عَنْ عَائِشَةَ رَضِيَ اللَّهُ عَنْهَا جَهَرَ النَّبِيُّ صَلَّى اللَّهُ عَلَيْهِ وَسَلَّمَ فِي صَلَاةِ الْخُسُوفِ بِقِرَاءَتِهِ فَإِذَا فَرَغَ مِنْ قِرَاءَتِهِ كَبَّرَ فَرَكَعَ وَإِذَا رَفَعَ مِنَ الرَّكْعَةِ قَالَ سَمِعَ اللَّهُ لِمَنْ حَمِدَهُ رَبَّنَا وَلَكَ الْحَمْدُ ثُمَّ يُعَاوِدُ الْقِرَاءَةَ فِي صَلَاةِ الْكُسُوفِ أَرْبَعَ رَكَعَاتٍ فِي رَكْعَتَيْنِ وَأَرْبَعَ سَجَدَاتٍ

Dari Aisyah Radhiyallahu Anha : Nabi Shollallahu Alaihi Wasallam Mengeraskan Bacaan dalam Shalat Gerhana. Jika Selesai dari Membaca Ayat, Beliau Bertakbir kemudian Ruku. Setelah Bangkit dari Ruku Beliau Mengucapkan : Samiallaahu Liman Hamidah, Robbanaa Wa Lakal Hamdu. Kemudian Mengulangi Membaca (AlFatihah dan Surat). Dalam Shalat Gerhana Terdapat 4 Ruku dalam Dua Rokaat dan Ada 4 Sujud (Dalam Keseluruhan). (H.R Al-Bukhari)

Secara Ringkas, Tata Cara Shalat Gerhana adalah sebagai berikut :

1. Takbiratul Ihram.

2. Membaca Istiftah, Taawwudz, AlFatihah dan Surat lain (Jika Memungkinkan Membaca Surat yang Panjang, seperti AlBaqoroh, Namun Jika Tidak Memungkinkan, Bisa Surat Apa Saja).

3. Ruku, Jika Memungkinkan Dilakukan dalam Waktu yang Lama, Apabila Membaca Surat yang Panjang. Sebagaimana Sunnah Nabi Kadar Lama Ruku Hampir Sama dengan Kadar Membaca Surat.

Yang Diminta
Apakah pernyataan ini sesuai dengan teks tentang shalat gerhana: (a) shalat gerhana memiliki empat sujud secara keseluruhan; (b) Nabi membaca dengan suara pelan dalam shalat gerhana; (c) surat sesudah AlFatihah harus AlBaqoroh? Jawab ya atau tidak untuk masing-masing, disertai kutipan kata-kata penentunya dari teks. Daftar berikut tidak diperlukan untuk mengerjakan apa pun.

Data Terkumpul

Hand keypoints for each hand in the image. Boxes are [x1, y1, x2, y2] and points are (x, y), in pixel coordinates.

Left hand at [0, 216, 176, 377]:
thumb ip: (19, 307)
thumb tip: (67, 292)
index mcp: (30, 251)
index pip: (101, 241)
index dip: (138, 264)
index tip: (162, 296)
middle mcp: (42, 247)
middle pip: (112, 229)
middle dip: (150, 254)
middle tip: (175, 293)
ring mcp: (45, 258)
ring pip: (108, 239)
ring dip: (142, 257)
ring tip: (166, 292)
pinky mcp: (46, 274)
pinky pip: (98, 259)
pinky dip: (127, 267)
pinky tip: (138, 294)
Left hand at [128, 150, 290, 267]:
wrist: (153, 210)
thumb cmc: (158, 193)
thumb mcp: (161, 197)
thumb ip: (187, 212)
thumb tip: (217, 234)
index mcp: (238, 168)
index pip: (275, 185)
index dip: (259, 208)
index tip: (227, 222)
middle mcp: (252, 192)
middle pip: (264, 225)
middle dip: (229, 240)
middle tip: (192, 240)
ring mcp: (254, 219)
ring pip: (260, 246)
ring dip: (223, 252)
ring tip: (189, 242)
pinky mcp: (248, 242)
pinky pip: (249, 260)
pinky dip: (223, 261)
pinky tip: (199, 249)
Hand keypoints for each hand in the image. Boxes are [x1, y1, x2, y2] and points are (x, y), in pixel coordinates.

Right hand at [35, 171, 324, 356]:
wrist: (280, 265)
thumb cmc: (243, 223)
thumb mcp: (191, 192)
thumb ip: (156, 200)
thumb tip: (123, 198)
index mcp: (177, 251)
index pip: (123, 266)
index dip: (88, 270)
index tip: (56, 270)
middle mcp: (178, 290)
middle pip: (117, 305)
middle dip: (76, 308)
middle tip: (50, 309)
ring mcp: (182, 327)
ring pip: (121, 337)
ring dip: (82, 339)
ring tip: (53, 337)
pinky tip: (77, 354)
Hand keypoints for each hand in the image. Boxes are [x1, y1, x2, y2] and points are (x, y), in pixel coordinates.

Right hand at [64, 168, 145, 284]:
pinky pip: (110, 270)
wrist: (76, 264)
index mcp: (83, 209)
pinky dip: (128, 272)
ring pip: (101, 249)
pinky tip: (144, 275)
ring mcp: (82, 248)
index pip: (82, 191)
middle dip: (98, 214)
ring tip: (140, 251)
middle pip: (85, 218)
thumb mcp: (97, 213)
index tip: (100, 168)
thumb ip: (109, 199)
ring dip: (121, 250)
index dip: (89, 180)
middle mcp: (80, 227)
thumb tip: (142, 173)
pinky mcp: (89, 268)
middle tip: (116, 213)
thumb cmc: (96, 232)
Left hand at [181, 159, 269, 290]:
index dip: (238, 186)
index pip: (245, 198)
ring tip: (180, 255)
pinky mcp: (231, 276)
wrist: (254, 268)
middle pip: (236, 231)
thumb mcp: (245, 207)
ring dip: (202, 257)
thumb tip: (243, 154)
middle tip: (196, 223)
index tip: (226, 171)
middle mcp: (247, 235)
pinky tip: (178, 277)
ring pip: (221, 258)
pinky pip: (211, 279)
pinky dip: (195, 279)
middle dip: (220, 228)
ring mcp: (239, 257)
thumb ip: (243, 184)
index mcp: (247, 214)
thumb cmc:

--

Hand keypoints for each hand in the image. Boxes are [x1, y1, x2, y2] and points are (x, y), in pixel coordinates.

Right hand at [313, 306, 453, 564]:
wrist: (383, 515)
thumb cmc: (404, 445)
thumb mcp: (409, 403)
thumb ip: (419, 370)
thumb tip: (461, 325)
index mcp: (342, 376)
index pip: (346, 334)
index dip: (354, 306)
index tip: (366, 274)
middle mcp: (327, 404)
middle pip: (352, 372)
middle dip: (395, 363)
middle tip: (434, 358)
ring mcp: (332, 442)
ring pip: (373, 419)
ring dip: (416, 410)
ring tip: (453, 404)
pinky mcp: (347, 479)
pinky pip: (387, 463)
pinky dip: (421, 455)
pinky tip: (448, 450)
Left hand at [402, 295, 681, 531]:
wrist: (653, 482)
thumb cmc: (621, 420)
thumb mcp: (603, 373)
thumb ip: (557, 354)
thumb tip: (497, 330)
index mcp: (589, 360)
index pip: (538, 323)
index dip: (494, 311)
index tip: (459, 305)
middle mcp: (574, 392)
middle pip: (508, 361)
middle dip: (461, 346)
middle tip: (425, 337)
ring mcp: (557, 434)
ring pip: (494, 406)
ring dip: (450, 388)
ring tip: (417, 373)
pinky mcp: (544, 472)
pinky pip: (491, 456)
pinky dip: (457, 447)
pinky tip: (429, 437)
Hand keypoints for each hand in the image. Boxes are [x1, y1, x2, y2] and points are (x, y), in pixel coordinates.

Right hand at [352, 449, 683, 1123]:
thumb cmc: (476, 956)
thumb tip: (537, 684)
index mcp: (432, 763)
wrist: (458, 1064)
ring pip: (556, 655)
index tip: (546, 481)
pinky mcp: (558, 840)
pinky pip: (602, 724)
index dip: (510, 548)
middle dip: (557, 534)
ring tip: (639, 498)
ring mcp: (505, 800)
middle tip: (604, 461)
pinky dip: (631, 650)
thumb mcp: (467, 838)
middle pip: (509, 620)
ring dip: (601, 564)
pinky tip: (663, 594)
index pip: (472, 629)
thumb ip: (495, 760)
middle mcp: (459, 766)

Jawaban Soal
(a) Ya: "Ada 4 Sujud (Dalam Keseluruhan)".
(b) Tidak: "Nabi Shollallahu Alaihi Wasallam Mengeraskan Bacaan dalam Shalat Gerhana".
(c) Tidak: "Namun Jika Tidak Memungkinkan, Bisa Surat Apa Saja".